SISTEMAS DE RIEGO III





Sistemas de Riego Modernos

Actualmente se emplean tres formas prin­cipales de regadío para que las raíces de las plantas puedan disponer de un suministro uniforme de agua.

La primera es el regadío subterráneo, que proporciona agua a las plantas directamente a través del suelo. Este método es práctico sólo cuando el terreno está nivelado y el suelo es muy permeable y se halla situado sobre una capa impermeable; esta capa capta el agua subterránea, que así puede subir hacia las plantas por capitalidad. El regadío sub­terráneo reduce al mínimo la pérdida de agua por evaporación, pero tiende a depositar sales minerales perjudiciales en la superficie. Las sales acumuladas en el suelo deben limpiarse, por lo que se necesitan lluvias muy fuertes o inundaciones deliberadas.

La segunda y más común forma de rega­dío es desde la superficie . Se aplica a tie­rras bordeadas de acequias, dispuestas en cuencas de fondo plano o con surcos.
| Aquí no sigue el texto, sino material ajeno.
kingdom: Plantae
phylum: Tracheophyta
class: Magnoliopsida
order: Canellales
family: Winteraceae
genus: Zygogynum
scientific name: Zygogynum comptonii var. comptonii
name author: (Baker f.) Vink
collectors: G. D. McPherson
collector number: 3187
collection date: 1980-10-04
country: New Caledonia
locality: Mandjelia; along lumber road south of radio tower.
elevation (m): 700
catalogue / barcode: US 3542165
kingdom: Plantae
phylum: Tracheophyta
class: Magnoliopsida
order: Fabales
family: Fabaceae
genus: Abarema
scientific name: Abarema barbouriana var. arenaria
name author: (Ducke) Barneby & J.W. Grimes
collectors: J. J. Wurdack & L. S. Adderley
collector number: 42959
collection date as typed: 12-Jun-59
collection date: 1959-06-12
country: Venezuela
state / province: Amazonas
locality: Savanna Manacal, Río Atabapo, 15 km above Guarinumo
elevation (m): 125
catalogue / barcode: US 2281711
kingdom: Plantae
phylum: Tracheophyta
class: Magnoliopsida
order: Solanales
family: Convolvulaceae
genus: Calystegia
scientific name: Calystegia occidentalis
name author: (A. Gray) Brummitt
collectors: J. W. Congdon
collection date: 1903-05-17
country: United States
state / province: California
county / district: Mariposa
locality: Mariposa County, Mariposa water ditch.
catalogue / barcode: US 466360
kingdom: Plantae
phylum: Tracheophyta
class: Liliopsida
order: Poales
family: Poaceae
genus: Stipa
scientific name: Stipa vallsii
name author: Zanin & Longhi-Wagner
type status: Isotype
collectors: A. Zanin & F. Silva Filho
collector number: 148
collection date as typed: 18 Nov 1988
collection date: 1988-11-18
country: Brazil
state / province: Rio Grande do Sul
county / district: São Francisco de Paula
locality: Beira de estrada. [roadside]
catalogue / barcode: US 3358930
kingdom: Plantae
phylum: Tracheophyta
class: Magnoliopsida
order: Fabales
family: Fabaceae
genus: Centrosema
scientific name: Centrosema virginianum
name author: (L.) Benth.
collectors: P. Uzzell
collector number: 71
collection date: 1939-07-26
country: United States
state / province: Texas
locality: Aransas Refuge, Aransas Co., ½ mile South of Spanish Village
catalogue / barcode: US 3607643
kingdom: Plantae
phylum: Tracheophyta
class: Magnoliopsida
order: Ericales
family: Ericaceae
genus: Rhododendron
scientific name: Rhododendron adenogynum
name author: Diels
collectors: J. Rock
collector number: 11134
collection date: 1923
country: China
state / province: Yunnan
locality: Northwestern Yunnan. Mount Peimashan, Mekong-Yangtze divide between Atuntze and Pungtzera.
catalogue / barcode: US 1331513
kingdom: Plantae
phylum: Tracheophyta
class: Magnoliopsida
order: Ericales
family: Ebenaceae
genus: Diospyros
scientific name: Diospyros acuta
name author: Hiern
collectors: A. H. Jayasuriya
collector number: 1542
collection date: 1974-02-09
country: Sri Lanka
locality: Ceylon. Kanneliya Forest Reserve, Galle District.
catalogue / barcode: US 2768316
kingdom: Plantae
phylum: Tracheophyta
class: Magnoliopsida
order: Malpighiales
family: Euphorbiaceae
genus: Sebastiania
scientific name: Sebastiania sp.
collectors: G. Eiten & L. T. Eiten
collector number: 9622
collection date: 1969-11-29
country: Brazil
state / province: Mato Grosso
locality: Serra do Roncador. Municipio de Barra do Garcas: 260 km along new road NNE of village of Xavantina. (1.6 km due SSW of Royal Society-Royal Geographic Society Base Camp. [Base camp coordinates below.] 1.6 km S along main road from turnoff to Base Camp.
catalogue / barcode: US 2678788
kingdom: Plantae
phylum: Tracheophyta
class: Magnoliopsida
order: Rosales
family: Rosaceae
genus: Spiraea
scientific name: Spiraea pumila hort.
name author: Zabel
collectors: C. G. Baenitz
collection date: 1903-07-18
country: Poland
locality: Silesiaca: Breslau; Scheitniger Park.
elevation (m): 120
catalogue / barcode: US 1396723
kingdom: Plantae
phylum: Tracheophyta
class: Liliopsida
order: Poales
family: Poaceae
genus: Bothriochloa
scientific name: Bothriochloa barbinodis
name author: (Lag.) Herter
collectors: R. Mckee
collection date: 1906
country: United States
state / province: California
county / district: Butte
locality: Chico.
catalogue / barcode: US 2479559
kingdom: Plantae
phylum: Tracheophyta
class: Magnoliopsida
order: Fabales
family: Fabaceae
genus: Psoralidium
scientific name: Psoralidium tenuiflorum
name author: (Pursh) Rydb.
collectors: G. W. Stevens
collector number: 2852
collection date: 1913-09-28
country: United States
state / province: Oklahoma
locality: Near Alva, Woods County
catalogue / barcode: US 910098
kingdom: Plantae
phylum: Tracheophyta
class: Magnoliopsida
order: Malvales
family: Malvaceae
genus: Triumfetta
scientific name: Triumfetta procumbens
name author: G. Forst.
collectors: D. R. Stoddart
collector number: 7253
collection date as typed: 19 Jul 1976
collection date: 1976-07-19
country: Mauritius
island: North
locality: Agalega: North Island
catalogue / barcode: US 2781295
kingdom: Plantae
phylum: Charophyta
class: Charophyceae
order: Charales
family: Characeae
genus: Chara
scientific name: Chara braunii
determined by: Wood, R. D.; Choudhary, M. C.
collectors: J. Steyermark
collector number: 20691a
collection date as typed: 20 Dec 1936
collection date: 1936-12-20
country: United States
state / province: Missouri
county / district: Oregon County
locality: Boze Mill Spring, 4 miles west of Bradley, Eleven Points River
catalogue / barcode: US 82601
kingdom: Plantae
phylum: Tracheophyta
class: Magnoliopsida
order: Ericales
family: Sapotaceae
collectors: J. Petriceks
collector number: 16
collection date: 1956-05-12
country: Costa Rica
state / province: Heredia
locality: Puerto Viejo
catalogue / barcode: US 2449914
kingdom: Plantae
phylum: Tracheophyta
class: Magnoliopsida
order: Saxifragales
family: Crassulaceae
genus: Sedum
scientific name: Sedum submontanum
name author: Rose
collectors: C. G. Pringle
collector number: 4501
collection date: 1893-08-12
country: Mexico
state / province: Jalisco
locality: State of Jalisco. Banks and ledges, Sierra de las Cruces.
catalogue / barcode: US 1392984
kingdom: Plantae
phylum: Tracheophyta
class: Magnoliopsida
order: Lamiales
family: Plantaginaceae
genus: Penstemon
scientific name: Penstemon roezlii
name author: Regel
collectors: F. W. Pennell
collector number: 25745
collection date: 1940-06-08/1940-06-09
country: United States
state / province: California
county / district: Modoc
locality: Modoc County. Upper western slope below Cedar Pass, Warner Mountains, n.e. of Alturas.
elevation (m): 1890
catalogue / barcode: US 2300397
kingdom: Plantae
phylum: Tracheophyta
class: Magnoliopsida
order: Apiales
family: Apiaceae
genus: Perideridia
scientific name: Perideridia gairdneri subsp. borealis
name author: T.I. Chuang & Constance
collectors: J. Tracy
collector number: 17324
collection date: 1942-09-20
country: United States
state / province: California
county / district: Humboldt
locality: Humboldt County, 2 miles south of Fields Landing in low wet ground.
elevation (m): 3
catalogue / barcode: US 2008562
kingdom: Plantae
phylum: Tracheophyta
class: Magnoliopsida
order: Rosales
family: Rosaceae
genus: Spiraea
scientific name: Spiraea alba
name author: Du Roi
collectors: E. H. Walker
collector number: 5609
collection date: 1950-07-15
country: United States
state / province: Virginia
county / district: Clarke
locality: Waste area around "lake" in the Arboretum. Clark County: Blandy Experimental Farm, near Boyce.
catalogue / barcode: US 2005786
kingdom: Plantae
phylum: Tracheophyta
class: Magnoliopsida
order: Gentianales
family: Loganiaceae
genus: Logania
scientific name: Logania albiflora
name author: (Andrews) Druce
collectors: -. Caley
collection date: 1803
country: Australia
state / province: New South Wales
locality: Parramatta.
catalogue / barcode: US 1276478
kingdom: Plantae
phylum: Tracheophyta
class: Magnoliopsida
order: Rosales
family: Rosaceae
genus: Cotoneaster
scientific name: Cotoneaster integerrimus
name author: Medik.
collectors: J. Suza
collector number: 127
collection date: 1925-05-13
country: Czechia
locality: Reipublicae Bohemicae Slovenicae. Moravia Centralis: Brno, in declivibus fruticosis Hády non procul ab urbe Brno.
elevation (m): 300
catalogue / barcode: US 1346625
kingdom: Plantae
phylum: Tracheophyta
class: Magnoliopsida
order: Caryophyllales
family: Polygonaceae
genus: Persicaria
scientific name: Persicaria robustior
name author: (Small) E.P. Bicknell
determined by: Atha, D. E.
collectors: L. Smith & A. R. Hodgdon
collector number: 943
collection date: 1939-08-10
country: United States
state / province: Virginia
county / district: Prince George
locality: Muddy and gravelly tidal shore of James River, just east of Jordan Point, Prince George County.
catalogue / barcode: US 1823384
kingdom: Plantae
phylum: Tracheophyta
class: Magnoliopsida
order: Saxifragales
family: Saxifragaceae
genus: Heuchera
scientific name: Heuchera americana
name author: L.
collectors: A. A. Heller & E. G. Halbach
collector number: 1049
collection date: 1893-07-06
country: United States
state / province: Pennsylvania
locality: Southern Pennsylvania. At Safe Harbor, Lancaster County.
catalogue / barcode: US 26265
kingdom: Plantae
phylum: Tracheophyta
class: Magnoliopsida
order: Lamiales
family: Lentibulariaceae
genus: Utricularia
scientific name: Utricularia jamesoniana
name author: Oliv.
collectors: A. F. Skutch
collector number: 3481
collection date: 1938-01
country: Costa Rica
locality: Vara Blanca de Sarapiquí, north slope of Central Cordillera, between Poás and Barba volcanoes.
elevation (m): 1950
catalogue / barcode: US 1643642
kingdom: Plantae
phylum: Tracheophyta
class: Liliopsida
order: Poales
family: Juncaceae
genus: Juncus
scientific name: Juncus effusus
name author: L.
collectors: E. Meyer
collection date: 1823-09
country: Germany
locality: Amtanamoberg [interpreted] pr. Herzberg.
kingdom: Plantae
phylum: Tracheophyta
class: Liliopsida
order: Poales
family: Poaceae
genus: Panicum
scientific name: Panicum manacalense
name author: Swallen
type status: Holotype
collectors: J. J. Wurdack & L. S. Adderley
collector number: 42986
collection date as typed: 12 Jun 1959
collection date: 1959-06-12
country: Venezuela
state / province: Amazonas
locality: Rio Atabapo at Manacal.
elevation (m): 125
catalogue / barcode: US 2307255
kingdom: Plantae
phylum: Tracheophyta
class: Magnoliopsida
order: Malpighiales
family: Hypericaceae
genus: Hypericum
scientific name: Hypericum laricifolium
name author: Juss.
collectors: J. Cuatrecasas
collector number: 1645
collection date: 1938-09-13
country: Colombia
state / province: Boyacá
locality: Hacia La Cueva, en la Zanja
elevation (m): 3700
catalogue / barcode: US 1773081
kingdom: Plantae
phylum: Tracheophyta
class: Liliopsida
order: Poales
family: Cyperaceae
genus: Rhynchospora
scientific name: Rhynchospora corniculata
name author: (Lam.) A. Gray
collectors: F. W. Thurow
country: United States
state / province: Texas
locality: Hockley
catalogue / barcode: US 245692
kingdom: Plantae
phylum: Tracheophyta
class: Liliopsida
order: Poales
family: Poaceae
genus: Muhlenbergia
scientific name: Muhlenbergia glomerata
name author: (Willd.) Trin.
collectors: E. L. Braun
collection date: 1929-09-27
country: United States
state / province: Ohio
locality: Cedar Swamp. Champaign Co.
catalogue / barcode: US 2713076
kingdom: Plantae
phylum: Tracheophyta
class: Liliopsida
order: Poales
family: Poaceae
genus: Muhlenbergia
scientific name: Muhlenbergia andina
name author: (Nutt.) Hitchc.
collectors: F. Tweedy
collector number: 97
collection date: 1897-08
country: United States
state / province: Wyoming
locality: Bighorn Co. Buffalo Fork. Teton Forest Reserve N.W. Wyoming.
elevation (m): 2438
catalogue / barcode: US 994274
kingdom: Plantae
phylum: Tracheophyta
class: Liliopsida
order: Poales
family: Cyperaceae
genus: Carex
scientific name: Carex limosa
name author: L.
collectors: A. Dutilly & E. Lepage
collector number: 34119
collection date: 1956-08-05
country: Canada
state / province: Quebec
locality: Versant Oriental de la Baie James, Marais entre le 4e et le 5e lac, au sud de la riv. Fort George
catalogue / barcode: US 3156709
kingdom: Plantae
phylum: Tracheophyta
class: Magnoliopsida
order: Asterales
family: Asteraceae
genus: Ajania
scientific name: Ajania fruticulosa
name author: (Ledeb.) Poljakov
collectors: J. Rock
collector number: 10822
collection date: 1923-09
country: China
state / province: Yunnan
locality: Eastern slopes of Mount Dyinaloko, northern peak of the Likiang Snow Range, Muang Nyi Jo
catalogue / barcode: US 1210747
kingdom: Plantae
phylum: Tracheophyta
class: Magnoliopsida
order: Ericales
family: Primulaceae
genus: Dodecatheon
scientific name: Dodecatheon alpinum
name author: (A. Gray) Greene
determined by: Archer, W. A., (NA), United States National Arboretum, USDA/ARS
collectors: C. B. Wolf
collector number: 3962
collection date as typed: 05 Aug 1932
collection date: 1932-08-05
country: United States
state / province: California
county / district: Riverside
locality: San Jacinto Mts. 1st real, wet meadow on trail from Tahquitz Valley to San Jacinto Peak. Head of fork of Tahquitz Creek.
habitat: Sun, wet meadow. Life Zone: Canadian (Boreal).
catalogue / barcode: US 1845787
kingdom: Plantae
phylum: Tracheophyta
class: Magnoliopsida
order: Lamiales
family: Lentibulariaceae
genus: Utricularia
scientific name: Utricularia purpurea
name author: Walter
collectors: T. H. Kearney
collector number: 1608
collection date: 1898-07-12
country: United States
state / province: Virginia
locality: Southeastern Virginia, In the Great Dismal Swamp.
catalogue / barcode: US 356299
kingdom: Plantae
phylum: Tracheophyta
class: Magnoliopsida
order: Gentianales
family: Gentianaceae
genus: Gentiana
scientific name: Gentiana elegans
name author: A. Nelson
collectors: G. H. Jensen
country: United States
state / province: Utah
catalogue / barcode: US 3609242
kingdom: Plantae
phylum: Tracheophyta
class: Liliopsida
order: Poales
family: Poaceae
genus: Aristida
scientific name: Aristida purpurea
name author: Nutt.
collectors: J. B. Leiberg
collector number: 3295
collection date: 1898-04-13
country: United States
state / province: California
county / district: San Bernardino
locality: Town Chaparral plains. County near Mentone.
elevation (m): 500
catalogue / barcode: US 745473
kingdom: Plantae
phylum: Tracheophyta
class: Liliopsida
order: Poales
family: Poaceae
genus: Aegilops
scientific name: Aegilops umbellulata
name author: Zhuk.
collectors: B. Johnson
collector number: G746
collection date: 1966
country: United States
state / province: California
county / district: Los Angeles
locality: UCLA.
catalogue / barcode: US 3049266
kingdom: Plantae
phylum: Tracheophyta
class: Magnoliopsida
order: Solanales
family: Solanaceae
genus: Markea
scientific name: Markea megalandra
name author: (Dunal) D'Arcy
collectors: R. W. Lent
En la técnica de acequias, la tierra se divi­de en secciones largas y rectangulares ali­mentadas por un canal de suministro común. El agua conducida hacia esta zanja fluye por toda la acequia, y el exceso drena por el ex­tremo terminal. Este sistema suele usarse para cultivar cereales y plantas forrajeras.

En el regadío por inundación de cuencas, el agua queda atrapada por diques de reten­ción bajos al borde del campo, hasta que la tierra queda empapada. Este procedimiento se usa sobre todo para el arroz.

El regadío por surcos es el más adecuado para cultivos en hilera, como el maíz y el al­godón. Entre las hileras se abren surcos, has­ta de 500 m de longitud. Los surcos tienen una pendiente muy suave, desde el extremo que primero recibe el agua hasta el otro; así, cuando el agua corre, no produce excesiva erosión, sino que va empapando lentamente el suelo adyacente a las plantas.

El principal problema del regadío superfi­cial es la dificultad en dar a todas las partes del campo una cantidad igual de agua. Para asegurar que todas reciban suficiente riego, muchas han de recibir demasiado y así se desperdicia agua.

La tercera forma de regadío es el riego por aspersión. Para simular la lluvia natural se disponen conductos y válvulas de atomiza­ción del agua. Las rodadoras pueden echar agua en varías concentraciones, desde una lluvia fina hasta un fuerte aguacero. Suelen disponerse en hileras y se conectan por tuberías a una unidad de bombeo central. Sus principales ventajas son que la tierra no re­quiere preparación especial y que la aplica­ción del agua puede ser controlada eficaz­mente por el campesino.

Una innovación reciente ha sido el uso de sistemas de goteo. El agua se lleva directa­mente a la base de una planta mediante tubos de plástico estrechos por los que se produce un goteo con un inyector. Este método es muy eficaz en el empleo del agua y da unos beneficios mucho mayores que cualquier otro. Su principal problema estriba en lo cara que resulta su instalación.

La cantidad de agua que requiere un cam­po varía con el tipo de producto, el clima y la naturaleza del suelo: una cosecha de grano que para crecer en una región sólo necesita 46 cm de agua, puede requerir una cantidad casi doble en otra parte.

sistema de regadío

Una parte esencial de cualquier sistema de regadío [A] debe ser la existencia de una fuente de agua situada en una zona elevada [1]. Este requisito lo cumplen los lagos y ríos de regiones montañosas y, como alternativa, los pantanos hechos por el hombre [2] Un canal principal [3] transporta agua desde la fuente primaria a la cabecera de la zona cultivada de las tierras bajas [4]. El agua traída por el canal principal se distribuye entre toda una serie de canales secundarios [5]. Éstos van siguiendo las curvas de nivel de la superficie, permitiendo así el flujo continuo del agua pendiente abajo [6] y que el riego se realice sin necesidad de bombeo. En general, las zonas de regadío son los fondos llanos y aluviales de los valles de los ríos [7] en los que hay asentamientos humanos. El regadío del campo propiamente dicho se efectúa por distintos métodos, según la dispo­nibilidad de agua, la situación de la tierra y el cultivo. Si el agua es muy abundante, pueden subdividirse los campos en pequeñas cuencas [B] que podrían inundarse cuando fuese preciso. Un método alternativo es el de surcos [C], a los que se lleva el agua en cantidad controlada por medio de compuertas y sifones (este sistema se llama infiltración). El regadío por flujo natural [D] es apropiado para tipos de campo de pendiente suave; el agua percuela lentamente pendiente abajo desde un canal situado más arriba. Si la pendiente del terreno es fuerte, en las laderas se pueden preparar bancales o terrazas, tal como se ha estado haciendo en China durante siglos.